■ Extract to read:
# bad axle bearings



## NewHollandtc30 (Oct 8, 2011)

I have owned a New Holland TC30 for four yrs now, but I only have 288 hrs on it. The inside axle bearing and outside axle seal went out at the same time. Of course it is out of warranty but seems to me that an axle bearing should last longer than 288 hrs. Its cost almost 700 dollars to repair. New Holland didn't care to help out nor did the dealer care to help out, like not charging for parts or not charging for labor etc, no help at all. Was just wondering if I am the lucky one who bought the only tc30 with a bad axle bearing and seal or if someone else out there has had an issue with bearings and seals on New Holland tractors or was it something I may have done. Fluid level was never ran low and was topped off with Ambra fluid.


----------



## Thomas (Nov 1, 2006)

Gone bad 288 hours never heard anyone having such problem around my area..well once but the owners abuse tractor.

No help from dealer than I would seek out fair mech. shop if you don't have the tools.


----------



## NewHollandtc30 (Oct 8, 2011)

Yeah, 288hrs is not even break in time seems to me. I have a 1955 super c farmall that my dad bought brand new in 55 and it has never had anything in the transmission, gear box or axles go bad. The 42 2n I have has a bad seal but bearing is good. I purchased a new tractor before I retired just so I would not have these problems on a retirement salary. Local dealer made no attempt to help out because after talking to him the first time he just connected me to the parts department and the second time said "damit boy, two yrs is the standard" on bearings, no matter number of hrs, I contacted New Holland. He really did not like that, called me up and told me so too, so no help from him....lol. Thanks for your reply.


----------



## Mickey (Aug 14, 2010)

288 hrs over how long of a period? Did you buy this tractor new?

Does sound like time for finding a new dealer.


----------



## Bedford24 (Sep 28, 2011)

■ Goal of the exercise:
In the axle bearing thread, how many hours were on the New Holland TC30 when its bearing and seal failed?

■ Data for review:
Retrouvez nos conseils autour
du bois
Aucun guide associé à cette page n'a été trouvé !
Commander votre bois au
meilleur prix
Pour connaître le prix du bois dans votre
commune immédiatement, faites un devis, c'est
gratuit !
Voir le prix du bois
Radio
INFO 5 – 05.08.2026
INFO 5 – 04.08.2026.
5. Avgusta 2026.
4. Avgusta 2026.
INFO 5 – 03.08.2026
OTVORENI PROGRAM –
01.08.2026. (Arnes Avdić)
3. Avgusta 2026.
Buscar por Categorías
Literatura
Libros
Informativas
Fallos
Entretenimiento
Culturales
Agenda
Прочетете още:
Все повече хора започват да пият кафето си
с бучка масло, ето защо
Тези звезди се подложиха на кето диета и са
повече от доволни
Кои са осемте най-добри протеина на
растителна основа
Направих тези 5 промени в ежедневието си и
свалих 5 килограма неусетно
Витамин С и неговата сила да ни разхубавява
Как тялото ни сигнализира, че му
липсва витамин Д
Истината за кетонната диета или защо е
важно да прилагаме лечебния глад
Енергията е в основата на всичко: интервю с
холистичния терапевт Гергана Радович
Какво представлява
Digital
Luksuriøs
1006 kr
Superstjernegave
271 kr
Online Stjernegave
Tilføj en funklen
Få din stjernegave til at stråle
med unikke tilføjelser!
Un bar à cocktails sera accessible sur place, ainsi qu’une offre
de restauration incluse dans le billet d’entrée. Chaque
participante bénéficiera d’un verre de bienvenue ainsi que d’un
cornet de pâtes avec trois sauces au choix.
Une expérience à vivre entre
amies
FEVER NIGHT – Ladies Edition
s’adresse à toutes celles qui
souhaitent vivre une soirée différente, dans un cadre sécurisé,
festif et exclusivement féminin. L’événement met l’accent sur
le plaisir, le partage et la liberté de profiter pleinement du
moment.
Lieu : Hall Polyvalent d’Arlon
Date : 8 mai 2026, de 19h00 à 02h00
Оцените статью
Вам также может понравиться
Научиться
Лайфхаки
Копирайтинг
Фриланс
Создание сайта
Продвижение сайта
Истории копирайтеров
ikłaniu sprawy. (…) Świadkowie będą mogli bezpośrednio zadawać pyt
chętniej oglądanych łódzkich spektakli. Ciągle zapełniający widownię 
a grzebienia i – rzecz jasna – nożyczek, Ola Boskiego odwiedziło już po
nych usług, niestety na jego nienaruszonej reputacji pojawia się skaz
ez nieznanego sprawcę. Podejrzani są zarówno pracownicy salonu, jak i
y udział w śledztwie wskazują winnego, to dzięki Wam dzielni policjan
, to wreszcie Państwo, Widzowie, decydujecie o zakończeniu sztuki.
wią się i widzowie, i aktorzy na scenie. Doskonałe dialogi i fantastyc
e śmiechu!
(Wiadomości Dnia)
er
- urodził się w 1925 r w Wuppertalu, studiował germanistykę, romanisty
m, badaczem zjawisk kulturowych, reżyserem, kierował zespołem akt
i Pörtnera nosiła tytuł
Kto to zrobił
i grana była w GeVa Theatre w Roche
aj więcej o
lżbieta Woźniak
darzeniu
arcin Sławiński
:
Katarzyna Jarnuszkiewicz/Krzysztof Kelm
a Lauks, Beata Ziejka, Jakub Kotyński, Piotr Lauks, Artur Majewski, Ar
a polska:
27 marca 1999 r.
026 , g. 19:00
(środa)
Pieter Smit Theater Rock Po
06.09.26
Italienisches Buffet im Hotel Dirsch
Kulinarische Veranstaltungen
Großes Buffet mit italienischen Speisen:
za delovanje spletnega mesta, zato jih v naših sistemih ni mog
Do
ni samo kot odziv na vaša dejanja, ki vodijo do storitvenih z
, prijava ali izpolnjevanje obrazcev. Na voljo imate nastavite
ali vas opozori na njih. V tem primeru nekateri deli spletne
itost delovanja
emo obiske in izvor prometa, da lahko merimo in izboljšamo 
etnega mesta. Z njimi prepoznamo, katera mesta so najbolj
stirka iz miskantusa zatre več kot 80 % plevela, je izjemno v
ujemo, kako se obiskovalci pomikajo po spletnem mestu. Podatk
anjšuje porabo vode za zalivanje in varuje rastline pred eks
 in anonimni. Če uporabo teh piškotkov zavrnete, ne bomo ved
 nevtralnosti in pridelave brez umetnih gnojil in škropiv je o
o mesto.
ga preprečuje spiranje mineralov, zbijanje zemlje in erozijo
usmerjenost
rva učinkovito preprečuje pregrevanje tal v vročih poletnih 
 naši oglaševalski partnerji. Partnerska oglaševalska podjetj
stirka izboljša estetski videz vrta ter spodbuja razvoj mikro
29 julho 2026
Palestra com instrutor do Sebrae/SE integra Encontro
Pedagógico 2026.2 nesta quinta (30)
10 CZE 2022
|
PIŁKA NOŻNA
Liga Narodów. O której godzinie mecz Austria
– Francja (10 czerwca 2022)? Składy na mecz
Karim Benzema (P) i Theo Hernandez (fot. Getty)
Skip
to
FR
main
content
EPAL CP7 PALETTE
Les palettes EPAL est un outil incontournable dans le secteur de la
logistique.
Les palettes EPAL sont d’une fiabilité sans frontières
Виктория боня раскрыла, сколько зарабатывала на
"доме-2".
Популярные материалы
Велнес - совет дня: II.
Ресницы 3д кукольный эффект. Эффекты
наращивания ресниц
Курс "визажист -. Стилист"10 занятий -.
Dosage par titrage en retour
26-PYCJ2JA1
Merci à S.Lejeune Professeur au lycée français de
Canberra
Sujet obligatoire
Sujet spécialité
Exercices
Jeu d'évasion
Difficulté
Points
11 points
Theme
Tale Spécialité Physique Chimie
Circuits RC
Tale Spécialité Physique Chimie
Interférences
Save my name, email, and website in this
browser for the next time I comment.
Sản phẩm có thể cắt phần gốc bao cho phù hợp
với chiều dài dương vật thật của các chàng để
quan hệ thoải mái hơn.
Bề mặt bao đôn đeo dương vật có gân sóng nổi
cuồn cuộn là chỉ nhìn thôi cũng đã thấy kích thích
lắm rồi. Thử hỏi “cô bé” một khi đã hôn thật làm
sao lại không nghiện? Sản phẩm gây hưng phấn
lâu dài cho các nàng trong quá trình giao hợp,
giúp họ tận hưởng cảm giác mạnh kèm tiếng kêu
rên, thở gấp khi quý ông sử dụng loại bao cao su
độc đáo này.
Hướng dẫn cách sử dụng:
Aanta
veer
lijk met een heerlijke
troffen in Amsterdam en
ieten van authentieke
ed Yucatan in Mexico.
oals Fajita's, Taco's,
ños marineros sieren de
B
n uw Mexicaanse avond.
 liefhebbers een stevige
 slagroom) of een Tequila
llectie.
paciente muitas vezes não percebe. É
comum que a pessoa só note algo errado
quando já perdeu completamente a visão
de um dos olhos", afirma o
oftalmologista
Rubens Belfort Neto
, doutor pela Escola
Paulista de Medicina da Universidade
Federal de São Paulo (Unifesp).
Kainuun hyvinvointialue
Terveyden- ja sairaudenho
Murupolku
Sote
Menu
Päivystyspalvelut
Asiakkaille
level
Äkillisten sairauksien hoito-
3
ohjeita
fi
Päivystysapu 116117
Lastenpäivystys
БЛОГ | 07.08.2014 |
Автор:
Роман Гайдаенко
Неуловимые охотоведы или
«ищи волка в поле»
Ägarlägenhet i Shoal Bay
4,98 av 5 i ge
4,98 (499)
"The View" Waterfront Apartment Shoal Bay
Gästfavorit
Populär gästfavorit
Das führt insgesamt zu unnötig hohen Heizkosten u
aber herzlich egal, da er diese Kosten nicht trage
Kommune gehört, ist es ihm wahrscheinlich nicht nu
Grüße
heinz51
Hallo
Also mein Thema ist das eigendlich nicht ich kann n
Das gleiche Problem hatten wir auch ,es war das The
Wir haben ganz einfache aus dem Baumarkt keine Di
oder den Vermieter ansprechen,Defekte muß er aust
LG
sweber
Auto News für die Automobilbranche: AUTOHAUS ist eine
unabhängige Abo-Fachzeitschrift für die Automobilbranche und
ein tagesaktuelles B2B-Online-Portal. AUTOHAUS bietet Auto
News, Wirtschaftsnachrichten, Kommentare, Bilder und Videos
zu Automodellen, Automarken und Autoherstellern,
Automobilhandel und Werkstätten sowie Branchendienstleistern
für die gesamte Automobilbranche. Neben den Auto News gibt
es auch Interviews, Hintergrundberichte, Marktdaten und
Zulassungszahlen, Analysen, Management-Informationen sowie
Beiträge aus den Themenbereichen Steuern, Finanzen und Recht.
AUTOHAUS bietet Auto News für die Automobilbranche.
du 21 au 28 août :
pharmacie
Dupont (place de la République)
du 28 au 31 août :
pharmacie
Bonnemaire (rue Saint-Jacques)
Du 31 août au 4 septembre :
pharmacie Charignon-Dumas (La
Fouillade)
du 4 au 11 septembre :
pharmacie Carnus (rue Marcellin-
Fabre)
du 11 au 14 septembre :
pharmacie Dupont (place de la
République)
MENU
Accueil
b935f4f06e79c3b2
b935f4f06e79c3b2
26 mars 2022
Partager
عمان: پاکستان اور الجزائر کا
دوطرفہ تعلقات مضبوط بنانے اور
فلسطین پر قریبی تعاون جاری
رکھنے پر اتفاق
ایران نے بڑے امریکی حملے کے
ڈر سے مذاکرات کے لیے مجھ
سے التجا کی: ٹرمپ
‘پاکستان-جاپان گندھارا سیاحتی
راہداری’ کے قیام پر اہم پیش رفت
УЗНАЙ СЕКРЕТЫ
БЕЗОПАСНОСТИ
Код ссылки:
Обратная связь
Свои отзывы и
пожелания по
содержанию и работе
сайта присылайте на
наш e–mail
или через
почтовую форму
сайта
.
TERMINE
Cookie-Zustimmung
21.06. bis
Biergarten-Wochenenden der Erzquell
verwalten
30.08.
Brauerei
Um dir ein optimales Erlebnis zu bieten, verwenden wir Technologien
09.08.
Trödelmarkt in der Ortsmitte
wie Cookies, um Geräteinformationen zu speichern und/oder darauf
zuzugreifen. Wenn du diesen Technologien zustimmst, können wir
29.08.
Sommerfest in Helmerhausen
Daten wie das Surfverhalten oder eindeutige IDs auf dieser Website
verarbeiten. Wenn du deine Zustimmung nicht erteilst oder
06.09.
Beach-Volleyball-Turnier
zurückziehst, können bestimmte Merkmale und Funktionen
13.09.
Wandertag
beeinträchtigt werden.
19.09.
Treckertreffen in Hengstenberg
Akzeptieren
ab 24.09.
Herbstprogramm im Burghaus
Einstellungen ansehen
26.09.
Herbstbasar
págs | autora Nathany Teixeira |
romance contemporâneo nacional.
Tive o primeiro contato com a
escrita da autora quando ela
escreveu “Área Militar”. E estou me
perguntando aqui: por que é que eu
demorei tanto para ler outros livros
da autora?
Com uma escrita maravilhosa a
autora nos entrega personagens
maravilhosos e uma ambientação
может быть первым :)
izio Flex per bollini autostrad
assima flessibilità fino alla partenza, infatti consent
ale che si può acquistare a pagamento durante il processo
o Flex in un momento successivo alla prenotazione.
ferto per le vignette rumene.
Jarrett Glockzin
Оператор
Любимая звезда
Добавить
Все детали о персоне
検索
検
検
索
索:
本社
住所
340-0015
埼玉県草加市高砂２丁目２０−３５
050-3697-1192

■ Exercise result:
288 hours.